▶ SEITENAUSZUG
--*--

Hierzulande werden (zu) viele Menschen durch und mit Corona sterben. Ich bin gespannt, wenn wir in ein paar Jahren auf die Krise 2020 schauen, welche Statistik höhere Zahlen aufweisen wird - jene der Coronatoten oder jene der Selbstmorde auf Grund der verloren gegangenen Existenzgrundlagen. Eines ist sicher - die Scheidungsraten werden durch diese Krise auch nicht geringer werden. Gut oder nicht gut - ich weiß es nicht - aber danach auf jeden Fall ein Teil unserer neuen Realität. Das ist ein Preis, den wir für unsere Krise bezahlen werden.
Zu guter Letzt möchte ich auf die Säulen unserer liberalen Demokratie schauen. Ich sehe diese zwar aktuell nicht unmittelbar in Gefahr aber zumindest in Teilen gefährdet. Alle Notgesetze gehen zwar durch das Parlament - die meisten sogar einstimmig mit den Stimmen der Opposition. Das ist sehr vorbildlich und auch richtig - aber auch hier stellt sich die Frage, ist es auch gut. Gesetze und schwerwiegende Maßnahmen zu beschließen ist sehr schwierig - die Rücknahme dieser wird manchem Politiker allerdings noch schwerer fallen. Kontrolle macht das Regieren doch bedeutend einfacher und an Tagen wie diesen kann man gut beobachten, wie schnell Bürgerrechte einer Autorität weichen. Ich sehe die Gefahr des Missbrauches weniger in den Machtzentren unserer Demokratie - viel mehr richte ich meine Augen dabei auf einzelne unsere Nachbarländer, wo die Krise eine Chance ganz anderer Natur sein kann. An dieser Stelle lade ich ein die Brille der Achtsamkeit griffbereit in der Nähe zu halten.

--*--

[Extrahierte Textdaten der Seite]

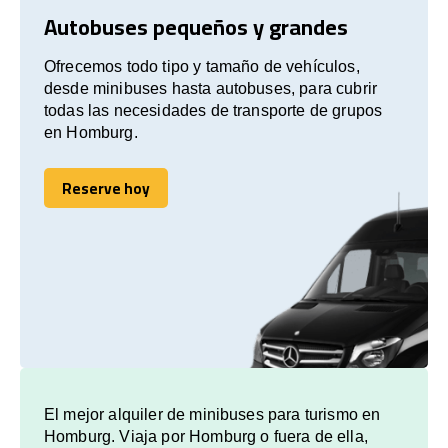
Autobuses pequeños y grandes
Ofrecemos todo tipo y tamaño de vehículos,
desde minibuses hasta autobuses, para cubrir
todas las necesidades de transporte de grupos
en Homburg.
Reserve hoy
Reserve hoy
El mejor alquiler de minibuses para turismo en
Homburg. Viaja por Homburg o fuera de ella,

--*--

▶ AUFGABE A
Übertrage aus dem Text über die Corona-Krise wortgetreu alles von „Hierzulande werden (zu)“ bis hinunter zu „Krise bezahlen werden.“.
▶ AUFGABE B
Bitte knüpfe an das Ende des Textes über die Corona-Krise an und führe ihn weiter.
Die Auflistung ist eigenständiges Material und gehört nicht zum Text über die Corona-Krise.

▶ ERGEBNIS A
Hierzulande werden (zu) viele Menschen durch und mit Corona sterben. Ich bin gespannt, wenn wir in ein paar Jahren auf die Krise 2020 schauen, welche Statistik höhere Zahlen aufweisen wird - jene der Coronatoten oder jene der Selbstmorde auf Grund der verloren gegangenen Existenzgrundlagen. Eines ist sicher - die Scheidungsraten werden durch diese Krise auch nicht geringer werden. Gut oder nicht gut - ich weiß es nicht - aber danach auf jeden Fall ein Teil unserer neuen Realität. Das ist ein Preis, den wir für unsere Krise bezahlen werden.

▶ ERGEBNIS B
Entscheidungen - richtig oder gut. Eines ist sicher, richtig gut sind diese aktuell wohl kaum zu treffen. Krisen - ob man in diese schlittert oder sich diese selbst produziert - reizen immer die Grenzen des Machbaren aus. An manchen Stellen müssen diese wohl auch überschritten werden, jedoch ist jeder aufgefordert auch darauf acht zu geben, dass diese eine Gesellschaft nicht zur Gänze aus den Fugen kommen lässt.